Besides that, it’s just another high-performing griddle people found easy to use and lightweight. Being lightweight and having handles makes this easy to transport, though some found the handles too large, and they found the handles get hot.
Overall, the griddle doesn’t have too many stand-out features, and the handle-size, along with warping, are customers’ main issues.
- Easy liquid-pouring
- Ergonomic handles
- Maximized cooking space
- Large handles
- Handles heat up
- Warps easily
Best Double Burner Griddle
I would choose the Anolon Advanced Hard-Anodized Non-Stick Griddle as the best double burner griddle.

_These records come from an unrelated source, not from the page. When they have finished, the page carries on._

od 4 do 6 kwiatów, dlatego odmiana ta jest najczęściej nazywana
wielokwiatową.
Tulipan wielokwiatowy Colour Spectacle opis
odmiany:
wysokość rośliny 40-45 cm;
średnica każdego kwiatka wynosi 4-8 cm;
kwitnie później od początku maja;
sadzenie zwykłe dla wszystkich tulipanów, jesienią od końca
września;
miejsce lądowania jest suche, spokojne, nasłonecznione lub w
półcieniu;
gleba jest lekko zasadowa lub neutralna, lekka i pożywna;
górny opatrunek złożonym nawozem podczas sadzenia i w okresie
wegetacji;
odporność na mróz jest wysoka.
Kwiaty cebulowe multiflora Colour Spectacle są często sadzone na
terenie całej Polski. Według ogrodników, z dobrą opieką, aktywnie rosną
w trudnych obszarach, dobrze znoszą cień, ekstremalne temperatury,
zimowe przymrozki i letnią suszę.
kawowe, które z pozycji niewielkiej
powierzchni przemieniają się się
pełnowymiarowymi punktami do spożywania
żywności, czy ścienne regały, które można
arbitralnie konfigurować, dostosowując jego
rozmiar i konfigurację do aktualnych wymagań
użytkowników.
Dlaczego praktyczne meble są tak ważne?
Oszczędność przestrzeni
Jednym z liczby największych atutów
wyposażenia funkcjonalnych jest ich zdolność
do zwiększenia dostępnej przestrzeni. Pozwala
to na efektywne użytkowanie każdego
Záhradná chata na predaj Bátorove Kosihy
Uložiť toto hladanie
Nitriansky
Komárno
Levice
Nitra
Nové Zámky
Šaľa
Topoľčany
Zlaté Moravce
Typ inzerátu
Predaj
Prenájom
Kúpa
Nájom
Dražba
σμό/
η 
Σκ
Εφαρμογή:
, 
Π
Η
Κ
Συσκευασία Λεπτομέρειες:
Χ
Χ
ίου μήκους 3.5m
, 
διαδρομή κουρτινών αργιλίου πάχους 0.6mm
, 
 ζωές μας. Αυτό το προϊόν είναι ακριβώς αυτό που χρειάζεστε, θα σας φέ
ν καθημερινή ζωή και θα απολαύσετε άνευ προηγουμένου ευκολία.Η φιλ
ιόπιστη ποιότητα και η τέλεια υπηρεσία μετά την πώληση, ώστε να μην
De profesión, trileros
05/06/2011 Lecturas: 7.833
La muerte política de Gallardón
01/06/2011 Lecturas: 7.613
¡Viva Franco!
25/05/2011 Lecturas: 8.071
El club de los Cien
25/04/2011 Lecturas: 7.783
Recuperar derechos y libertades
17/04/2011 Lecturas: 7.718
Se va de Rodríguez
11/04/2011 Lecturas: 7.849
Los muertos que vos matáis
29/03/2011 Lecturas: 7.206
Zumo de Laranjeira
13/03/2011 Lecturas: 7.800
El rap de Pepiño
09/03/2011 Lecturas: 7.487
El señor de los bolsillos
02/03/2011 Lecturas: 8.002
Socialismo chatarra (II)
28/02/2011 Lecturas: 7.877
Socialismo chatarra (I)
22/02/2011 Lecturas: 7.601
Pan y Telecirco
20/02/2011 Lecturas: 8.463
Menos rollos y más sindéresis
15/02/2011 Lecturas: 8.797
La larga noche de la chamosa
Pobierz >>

It’s a comfortable, not too pricey and normally available.
The handles are super-comfy and it’s light, making it easy to move around.
Customers have had mixed experiences with the surface and it can warp eventually, so I would suggest treating it with care to help it last longer.
Best Quality Double Burner Griddle
If you want something more likely to last longer, you probably need to pay extra. My pick for the best quality double burner griddle is the All-Clad Hard Anodized Nonstick Griddle. Even though I expressed my dislike for the handles, it’s an excellent product.
Based on customer feedback, the non-stick surface is high-quality, and there aren’t many complaints about it, which is quite rare in non-stick cookware.
Overall, it’s a nice, long-lasting and easy to use griddle I’d happily have in my home.
I’d be tempted to recommend it as best overall, but unfortunately it’s not always available. If you see it available at a price you are happy with – snap it up!